■ **QUOTED PASSAGE**
^^^^^^^^

To fix this, foo(int) specialisation needs to be declared inline, or static, or its definition must be removed from the header. On the other hand, function template need not be inline, as the standard provides relaxed one definition rules for templates.
The latter is often exploited to put static members in the headers. Exampe:
// some.h
struct some
{
static int member;
};
int some::member = 0;
This header is going to cause multiple some::member definition linker error when included in more than one translation unit. A workaround:
template<class T>
struct static_member
{
static T member;
};
// static data member of a class template (14.5.1.3),
// can be defined in many translation units.
template<class T>
T static_member<T>::member = T();
struct some : static_member<int>
{
// not a template, but still has its static member declared in the header.

^^^^^^^^

■ **STORED DATA**

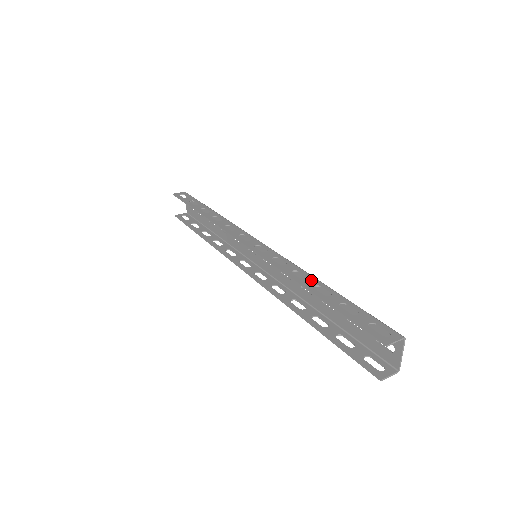
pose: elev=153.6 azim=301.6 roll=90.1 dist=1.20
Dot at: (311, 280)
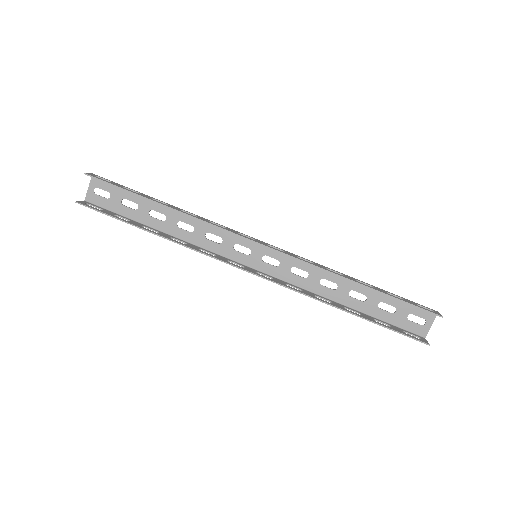
Dot at: (347, 276)
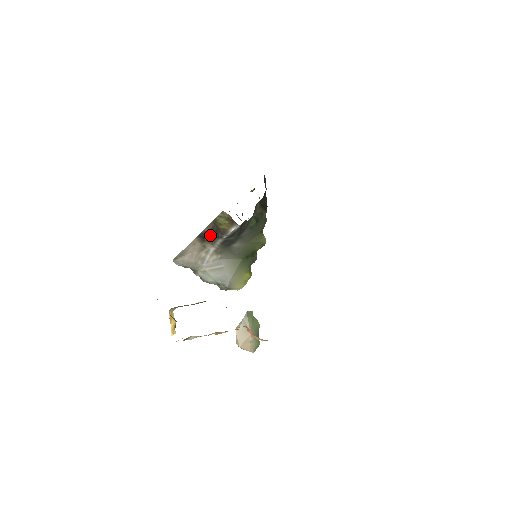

^^^^^^^^

■ **DIRECTIONS**
Carry on the C++ explanation of defining static data members in header files, starting right after its last line.

■ **EXERCISE RESPONSE**
};
Returning back to function templates, function overloading is often easier to deal with and can be used to simulate (non-existent) partial function specialisation:
template<class T> struct type {}; // boost::type<>
// generic implementation
template<class T, class U> void foo_impl(type<T>, type<U>);
// "partial" overload for second argument int
template<class T> void foo_impl(type<T>, type<int>);
template<class T, class U>
void foo() // interface for foo_impl
{
// convert template arguments to typed values,
// so that regular function overloading can be used.
foo_impl(type<T>(), type<U>());
}
int main()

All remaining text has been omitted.